From: Daniel Vetter <daniel.vetter@ffwll.ch>
To: Intel Graphics Development <intel-gfx@lists.freedesktop.org>
Cc: Daniel Vetter <daniel.vetter@ffwll.ch>
Subject: [PATCH 5/6] drm/i915: clear up wedged transitions
Date: Wed, 14 Nov 2012 17:14:07 +0100 [thread overview]
Message-ID: <1352909648-21514-6-git-send-email-daniel.vetter@ffwll.ch> (raw)
In-Reply-To: <1352909648-21514-1-git-send-email-daniel.vetter@ffwll.ch>
We have two important transitions of the wedged state in the current
code:
- 0 -> 1: This means a hang has been detected, and signals to everyone
that they please get of any locks, so that the reset work item can
do its job.
- 1 -> 0: The reset handler has completed.
Now the last transition mixes up two states: "Reset completed and
successful" and "Reset failed". To distinguish these two we do some
tricks with the reset completion, but I simply could not convince
myself that this doesn't race under odd circumstances.
Hence split this up, and add a new terminal state indicating that the
hw is gone for good.
Also add explicit #defines for both states, update comments.
v2: Split out the reset handling bugfix for the throttle ioctl.
v3: s/tmp/wedged/ sugested by Chris Wilson. Also fixup up a rebase
error which prevent this patch from actually compiling.
Signed-Off-by: Daniel Vetter <daniel.vetter@ffwll.ch>
---
drivers/gpu/drm/i915/i915_drv.h | 17 ++++++++++++++++-
drivers/gpu/drm/i915/i915_gem.c | 37 +++++++++++--------------------------
drivers/gpu/drm/i915/i915_irq.c | 23 +++++++++++++++--------
3 files changed, 42 insertions(+), 35 deletions(-)

WHAT THIS EXERCISE ASKS:
• a. In the patch email, which two outcomes does the 1 -> 0 transition of the wedged state mix up?
• b. Carry on the patch email from the point where it stops.

MATERIAL PROVIDED:
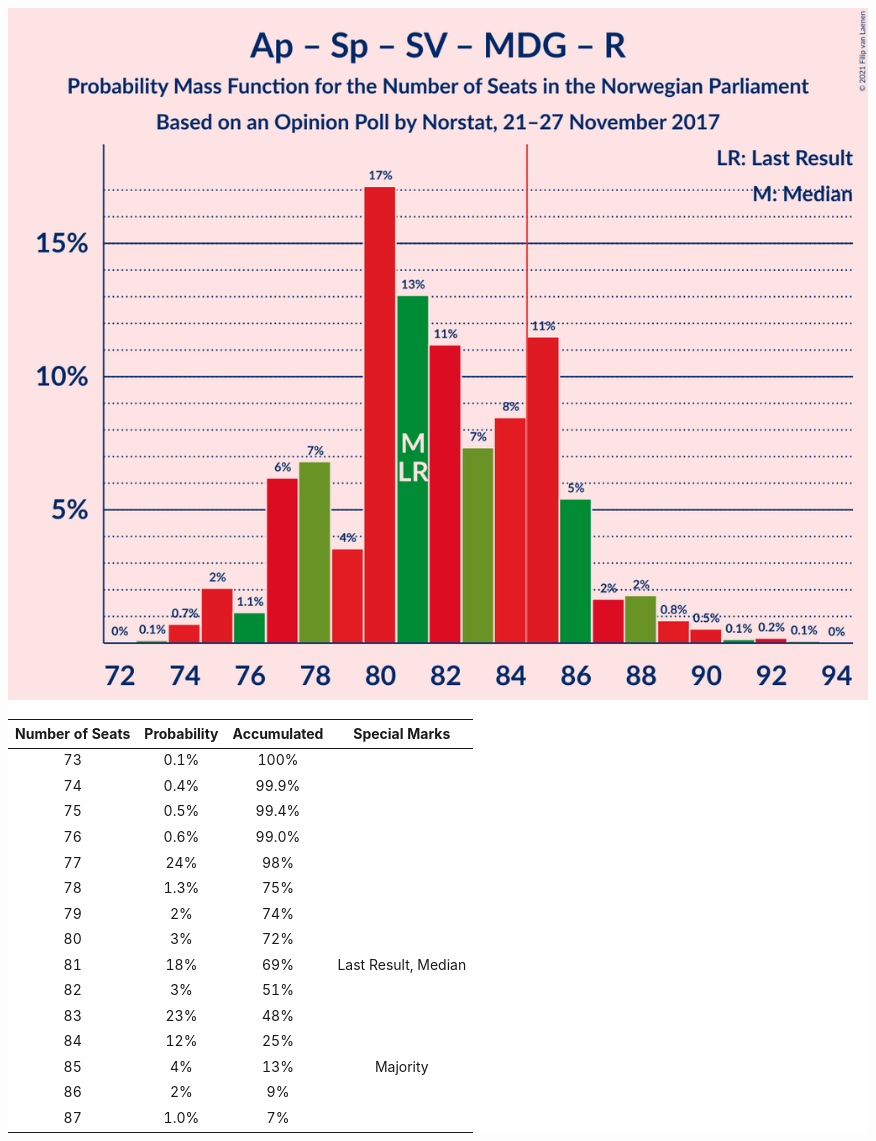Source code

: ![Graph with seats probability mass function not yet produced](2017-11-27-Norstat-coalitions-seats-pmf-ap–sp–sv–mdg–r.png "Seats Probability Mass Function")

| Number of Seats | Probability | Accumulated | Special Marks |
|:---------------:|:-----------:|:-----------:|:-------------:|
| 73 | 0.1% | 100% |  |
| 74 | 0.4% | 99.9% |  |
| 75 | 0.5% | 99.4% |  |
| 76 | 0.6% | 99.0% |  |
| 77 | 24% | 98% |  |
| 78 | 1.3% | 75% |  |
| 79 | 2% | 74% |  |
| 80 | 3% | 72% |  |
| 81 | 18% | 69% | Last Result, Median |
| 82 | 3% | 51% |  |
| 83 | 23% | 48% |  |
| 84 | 12% | 25% |  |
| 85 | 4% | 13% | Majority |
| 86 | 2% | 9% |  |
| 87 | 1.0% | 7% |  |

TASK ANSWERS:
• a. "Reset completed and successful" and "Reset failed."

• b.
diff --git a/drivers/gpu/drm/i915/i915_drv.h b/drivers/gpu/drm/i915/i915_drv.h
index 6958bb0..423541b 100644
--- a/drivers/gpu/drm/i915/i915_drv.h
+++ b/drivers/gpu/drm/i915/i915_drv.h
@@ -723,11 +723,26 @@ struct i915_gpu_error {
/* Protected by the above dev->gpu_error.lock. */
struct drm_i915_error_state *first_error;
struct work_struct work;
- struct completion completion;
unsigned long last_reset;
+ /**
+ * State variable controlling the reset flow
+ *
+ * 1 means a reset is in progress. This state will (presuming we don't
+ * have any bugs) decay into either 0 (successful reset) or 2 (hw
+ * terminally sour). All waiters on the reset_queue will be woken when
+ * that happens.
+ */
atomic_t wedged;
+#define I915_RESET_IN_PROGRESS 1
+#define I915_WEDGED 2
+
+ /**
+ * Waitqueue to signal when the reset has completed. Used by clients
+ * that wait for dev_priv->mm.wedged to settle.
+ */
+ wait_queue_head_t reset_queue;
/* For gpu hang simulation. */
unsigned int stop_rings;
diff --git a/drivers/gpu/drm/i915/i915_gem.c b/drivers/gpu/drm/i915/i915_gem.c
index 55cdad9..6112a4f 100644
--- a/drivers/gpu/drm/i915/i915_gem.c
+++ b/drivers/gpu/drm/i915/i915_gem.c
@@ -89,36 +89,28 @@ static void i915_gem_info_remove_obj(struct drm_i915_private *dev_priv,
static int
i915_gem_wait_for_error(struct i915_gpu_error *error)
{
- struct completion *x = &error->completion;
- unsigned long flags;
int ret;
if (!atomic_read(&error->wedged))
return 0;
+#define EXIT_COND (atomic_read(&error->wedged) != I915_RESET_IN_PROGRESS)
/*
* Only wait 10 seconds for the gpu reset to complete to avoid hanging
* userspace. If it takes that long something really bad is going on and
* we should simply try to bail out and fail as gracefully as possible.
*/
- ret = wait_for_completion_interruptible_timeout(x, 10*HZ);
+ ret = wait_event_interruptible_timeout(error->reset_queue,
+ EXIT_COND,
+ 10*HZ);
if (ret == 0) {
DRM_ERROR("Timed out waiting for the gpu reset to complete\n");
return -EIO;
} else if (ret < 0) {
return ret;
}
+#undef EXIT_COND
- if (atomic_read(&error->wedged)) {
- /* GPU is hung, bump the completion count to account for
- * the token we just consumed so that we never hit zero and
- * end up waiting upon a subsequent completion event that
- * will never happen.
- */
- spin_lock_irqsave(&x->wait.lock, flags);
- x->done++;
- spin_unlock_irqrestore(&x->wait.lock, flags);
- }
return 0;
}
@@ -943,23 +935,16 @@ int
i915_gem_check_wedge(struct i915_gpu_error *error,
bool interruptible)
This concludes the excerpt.